Records excerpted from a collection:
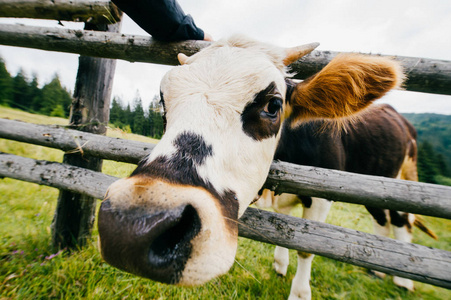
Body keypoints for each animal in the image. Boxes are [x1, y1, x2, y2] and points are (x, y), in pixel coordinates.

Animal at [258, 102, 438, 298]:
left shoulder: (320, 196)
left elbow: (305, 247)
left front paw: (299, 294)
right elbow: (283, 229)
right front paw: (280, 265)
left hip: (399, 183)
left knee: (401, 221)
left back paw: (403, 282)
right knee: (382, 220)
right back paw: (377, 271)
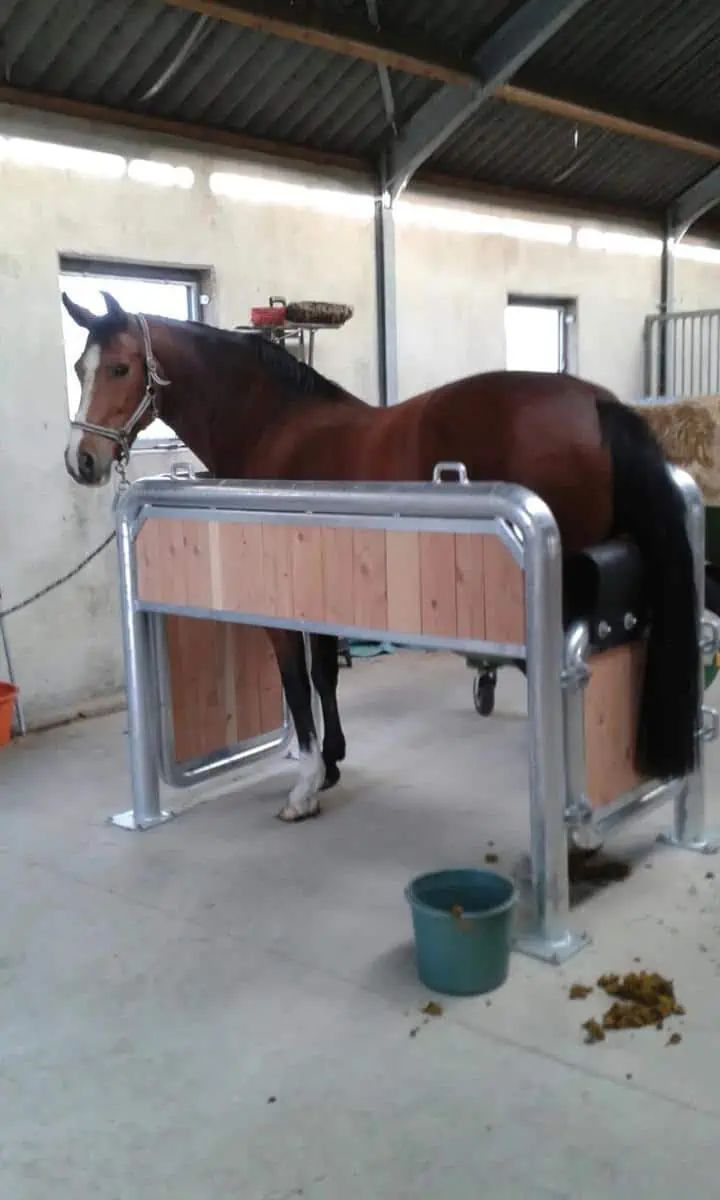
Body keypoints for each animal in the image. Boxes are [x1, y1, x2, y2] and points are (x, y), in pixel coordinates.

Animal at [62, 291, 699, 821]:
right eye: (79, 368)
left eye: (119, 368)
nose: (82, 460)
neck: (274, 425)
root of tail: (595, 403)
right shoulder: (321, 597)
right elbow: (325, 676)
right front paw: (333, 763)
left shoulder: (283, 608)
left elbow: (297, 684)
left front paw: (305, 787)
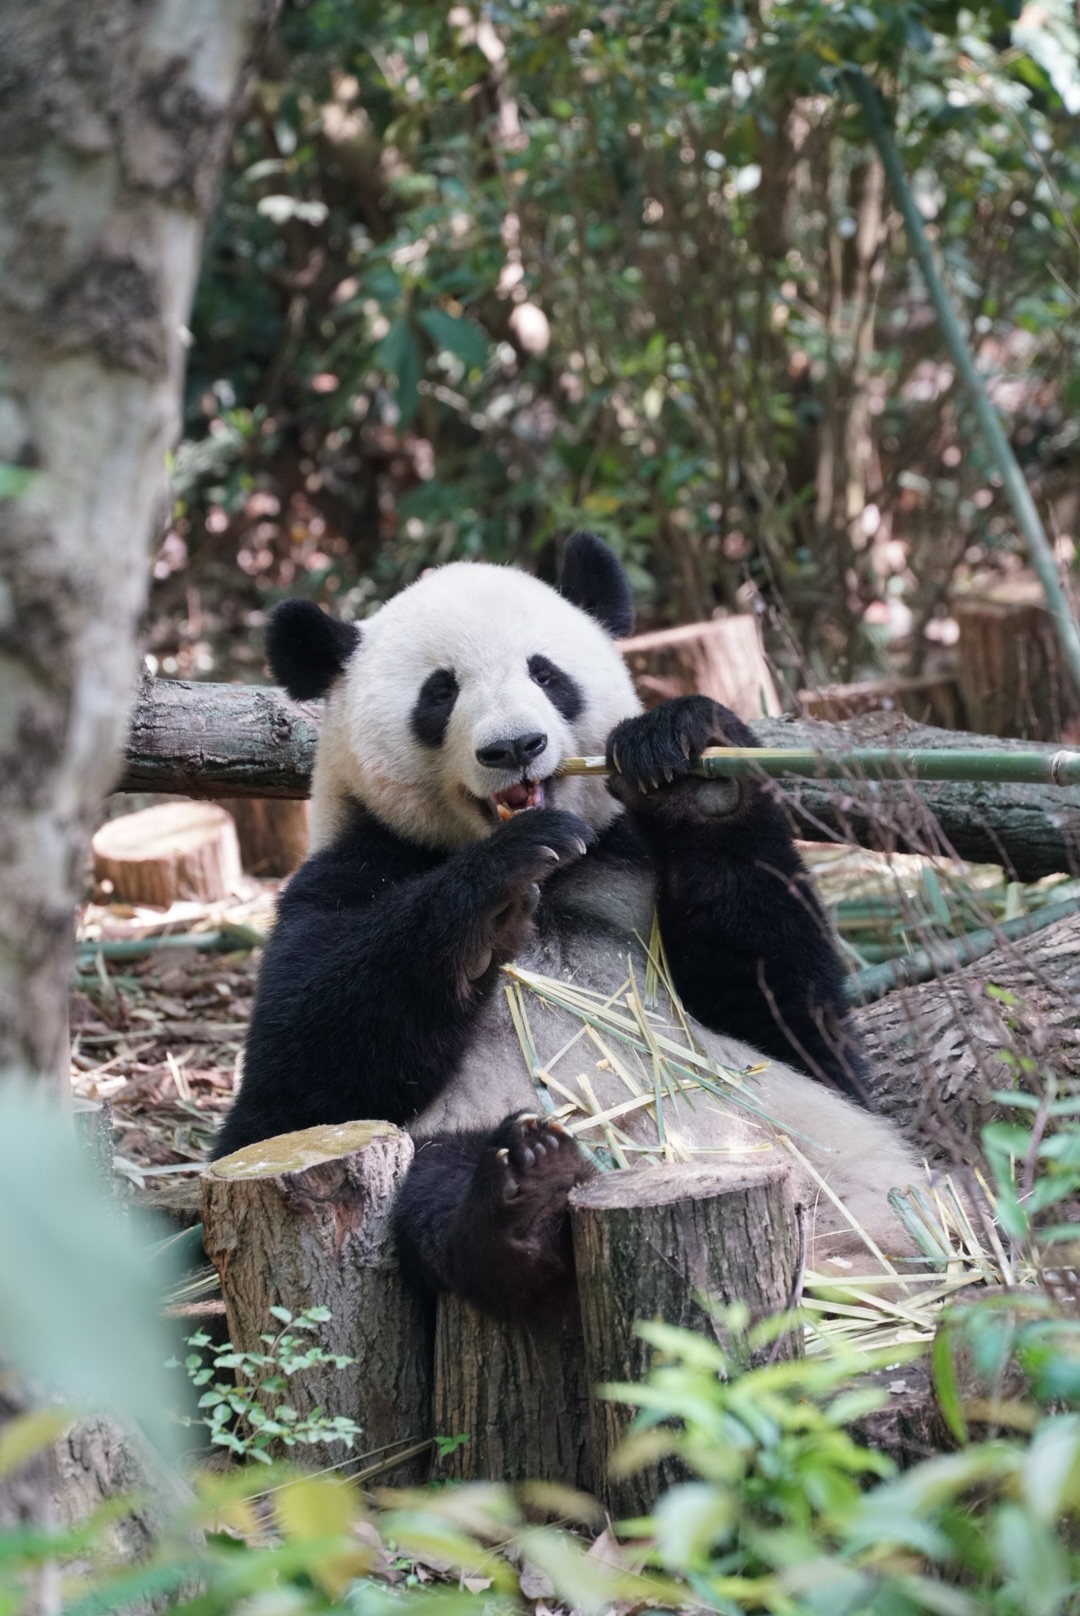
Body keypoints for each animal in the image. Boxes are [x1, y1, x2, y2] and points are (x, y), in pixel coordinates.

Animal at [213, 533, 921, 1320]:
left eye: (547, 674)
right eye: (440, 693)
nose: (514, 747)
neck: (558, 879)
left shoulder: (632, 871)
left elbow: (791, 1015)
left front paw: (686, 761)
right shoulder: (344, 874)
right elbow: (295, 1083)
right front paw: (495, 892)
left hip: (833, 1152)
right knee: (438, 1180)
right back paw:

• _BRIEF_:
From the first line of the entries above down to the line holding "right eye: (79, 368)", quote each line exactly and nothing else, skipping pictures.

• _WRITTEN RESPONSE_:
Body keypoints for each animal in the image. Boxes are [x1, y1, x2, y2] and points are (x, y), in pixel coordinates.

Animal at [258, 102, 438, 298]:
left shoulder: (320, 196)
left elbow: (305, 247)
left front paw: (299, 294)
right elbow: (283, 229)
right front paw: (280, 265)
left hip: (399, 183)
left knee: (401, 221)
left back paw: (403, 282)
right knee: (382, 220)
right back paw: (377, 271)
Body keypoints for each animal in the image. Boxes are [x1, y1, x2, y2] and points are (x, y), in pixel coordinates.

Animal at [62, 291, 699, 821]:
right eye: (79, 368)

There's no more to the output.